Es difícil encontrar alguien que hable mal de Carlos Montes. Comedido, suave, firme a veces, ha estado en la política más o menos desde siempre sin mancharse casi nunca con ella. Ex Mapu, de los que se quedaron en Chile y sufrieron la tortura, luchando a partir de ese dolor por la democracia de todos, sin revancha y sin olvido. Georgiano y cercano a los jesuitas, lo caracteriza una mirada social nacida de la acción en este campo en la comuna de La Florida, su territorio de predilección.
Escribo esto en presente, aunque debería escribir todo esto en pasado. Porque en todo lo que destruyó esta diosa Kali de la nueva izquierda está la reputación hasta hoy impecable de Carlos Montes, enredado hasta el cuello en las fundaciones y los convenios y otros contratos más que raros de lo que no ha sabido dar cabal explicación (y del que recién se está enterando de su envergadura).
¿Se le puede exculpar de todo por ello, como hacen sus compañeros de generación? Todo indica que no. No saber todo lo que cada día revela no saber, es ya una falta inexcusable. Dejar hacer es también hacer, sobre todo si se tiene tan amplia y destacada trayectoria. Todo eso agravado por declaraciones contradictorias y súbitos ataques de franqueza, matizados con otras declaraciones en que se busca culpar a un conejo, cualquier conejo que va pasando, del incendio del bosque gubernamental.
¿Es el mismo Carlos Montes de siempre, el probo, el comedido, este profesor distraído que sabe tan poco de lo que pasa en su ministerio? Sí y no. No hay nada hasta ahora doloso en lo que Carlos Montes ha hecho, pero hay mucho de un pecado casi inevitable para todos los políticos que se respetan: la soberbia de creer que se les podía enseñar a toda una generación nueva de políticos cómo hacer bien las cosas.
Esa idea, la de venir de enseñar a los nuevos, implica la idea de que uno es dueño de su experiencia vital cuando se es apenas un arrendatario de ella. Porque Carlos Montes se equivocó también mucho a la edad de sus jóvenes amigos, aunque no lo hizo desde La Moneda.
Porque había jóvenes en la UP, y algunos problemas de esta se los debemos a ellos, pero gobernaba aún algo parecido a la experiencia. Se equivocaron las canas también, por cierto, pero pagaron muchas veces con su vida por sus errores sin culpar a nadie más, con esa solidaridad de partido que ya no existe ni por asomo.
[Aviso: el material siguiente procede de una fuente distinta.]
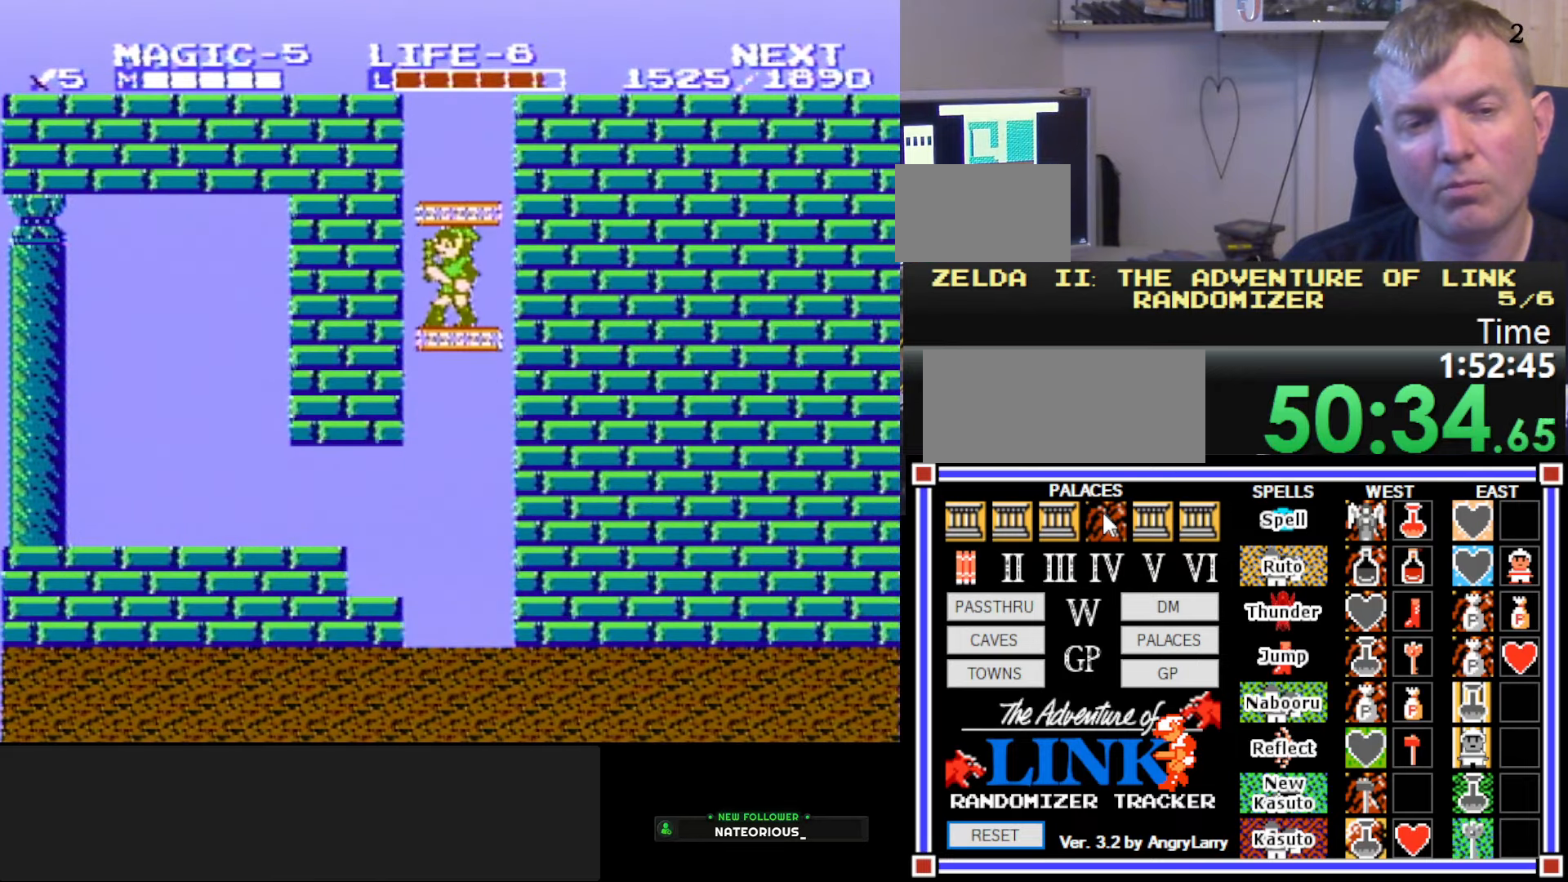
{"buttons": ["DPAD_UP"], "events": [[200, "B", "down"], [417, "B", "up"]]}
Porque los adultos pueden ser tan tontos como los niños y tan torpes como ellos, pero los adultos tienen la culpa y los niños no.
Carlos Montes pensó que sería una falta de generosidad tremenda no colaborar con un gobierno que comulga con sus ideas. Eso habla, por cierto, bien de él. Pero se le olvidó comprender la naturaleza de la nueva política, determinada por el nuevo tipo de relaciones sociales que las redes configuran.
La corrupción no es nueva, y a Carlos Montes le tocó desde la Cámara ver y sancionar muchos casos, pero el sentido de la responsabilidad, la noción de militancia y de dirigencia es completamente distinta que en su época, que en cualquier época. Si ayer se podía morir o matar por los amigos, hoy se puede matar o dejar morir a los amigos solo para sobrevivir un poco más, siempre más.
Con todo Carlos Montes no es una víctima del todo de esa nueva forma de hacer, o de deshacer, la política.
La condescendencia con que los mayores trataron a los jóvenes, la distante seguridad con que se les dejó el beneficio de la duda, son parte de este huracán que podría haberse evitado si cada uno hubiese guardado su lugar y no hubiese concedido por conceder razones que no siempre compartían.
No hay mejor forma de enseñar que rebatir, debatir, distinguir. Ser joven no es un permiso para no saber lo que se hace, pero ser viejo tampoco es un permiso para no saber lo que están haciendo los que trabajan contigo. Está bien que los profesores enseñan, pero, cuando lo hacen, renuncian a gobernar. El que gobierna tiene siempre la edad del poder y no puede pedir por ello ninguna amnistía.
Por lo demás, el regaloneo es una forma gentil pero implacable de crueldad. Nadie que lo ha sufrido termina por agradecerlo jamás. El hecho es que no se viene a La Moneda ni a aprender ni a enseñar sino a tratar de dar a un país atrapado en la desconfianza y la escasez alguna salida que no se ve por ninguna parte.